ARTICLE 60 : ESTABLISHMENT, STAFFS AND OTHER RELATED MATTERS
The Council shall establish a Secretariat for its office processing.
2
The Council shall appoint staff for the Secretariat, including a Secretary-General.
3
The Secretary-General and staffs shall be appointed and dismissed by the Chairperson.
4
A Director may serve concurrently as Secretary-General.
5
Besides the Head Office of the Council stipulated in these Articles of Incorporation, the Chairperson may, if necessary, subject to the decision of the General Meeting, establish regional offices around the country (hereinafter referred to as "Branch Offices").
6
Branch Offices stipulated in the preceding paragraph may, if necessary, subject to the decision of the Board of Managing Directors, have a Chief of Branch and other necessary staffs, who shall be managed and supervised by the Secretary-General. The appointment and dismissal shall be subject to the provision of the preceding paragraph 3 of this Article.
7
Matters necessary for the organization and management of the Secretariat shall be stipulated separately by the Chairperson, subject to the decision of the Board of Managing Directors.

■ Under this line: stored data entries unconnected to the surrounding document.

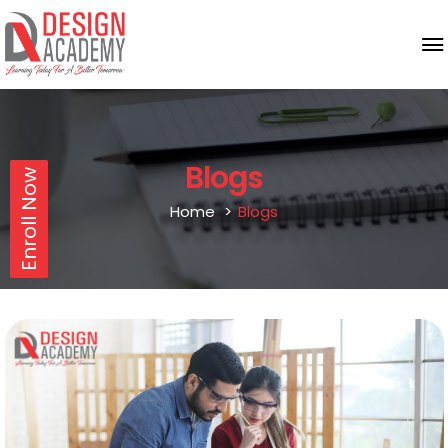
Blogs
Enroll Now
Home
Blogs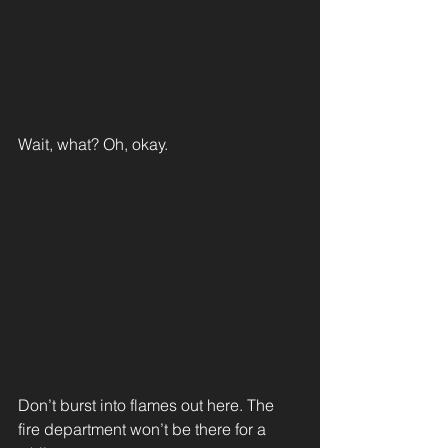
Wait, what? Oh, okay.
Don’t burst into flames out here. The 
fire department won’t be there for a 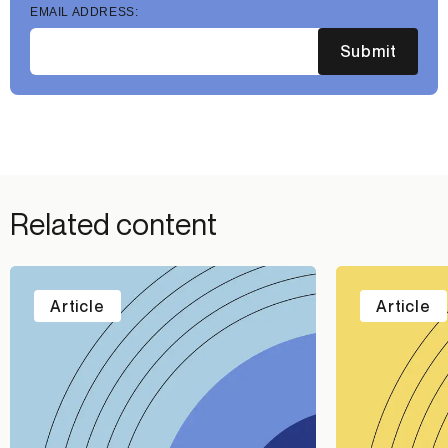
EMAIL ADDRESS:
Submit
Related content
Article
Article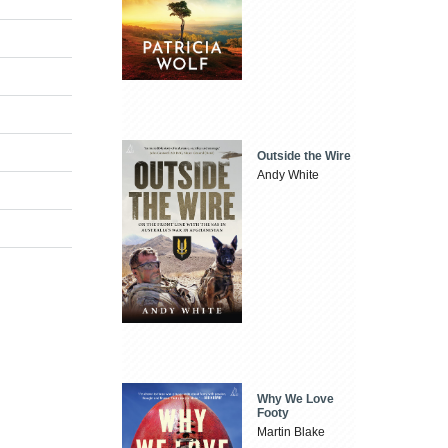
Outside the Wire
Andy White
Why We Love
Footy
Martin Blake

ARTICLE 61 : DOCUMENTS PROVIDED FOR PERUSAL
The Council shall provide the following books and documents for perusal at its Secretariat:
(1)
These Articles of Incorporation and Bylaws;
(2)
Lists of Members and Executive Officers;
(3)
A Minute of meeting of each organ stipulated in these Articles of Incorporation;
(4)
A statement of revenues and expenditures including an accounting book;, and
(5)
Other necessary documents

CHAPTER 14 : SUPPLEMENTARY PROVISIONS

ARTICLE 62 : DELEGATION
Besides the provisions specified in these Articles of Incorporation, matters necessary for the management and operation of the Council shall be stipulated separately by the Chairperson, subject to the decision of the Board of Directors.
2
President of the Council, if appointed, may act as Chairperson. In such a case, duties and functions of the Chairperson specified in the provisions of the preceding Article 7, paragraphs 1 and 2 of the Article 33, Article 34, paragraphs 1 through 3 of the Article 41, Article 44, Articles 46 through 49, Articles 55 through 59, and paragraphs 3, 5 and 7 of the Article 60 shall apply correspondingly to the President.
ADDENDUM
1
These Articles of Incorporation shall be partially amended, subject to the decision at the Extraordinary General Meeting of 2006, and the amended provisions shall take effect on March 1, 2006.
2
These Articles of Incorporation shall be renamed Articles of Incorporation of International Friendship Exchange Council.
3
Abbreviated Name of the Council, which is "FEC", shall not be changed.
4
Date of Establishment of the Council shall be March, 1983, when the Council established its Secretariat and started operations with full-time staffs.
ADDENDUM
1
These Articles of Incorporation shall be partially amended, subject to the decision at the Ordinary General Meeting of 2008, and the amended provisions shall take effect on June 21, 2008.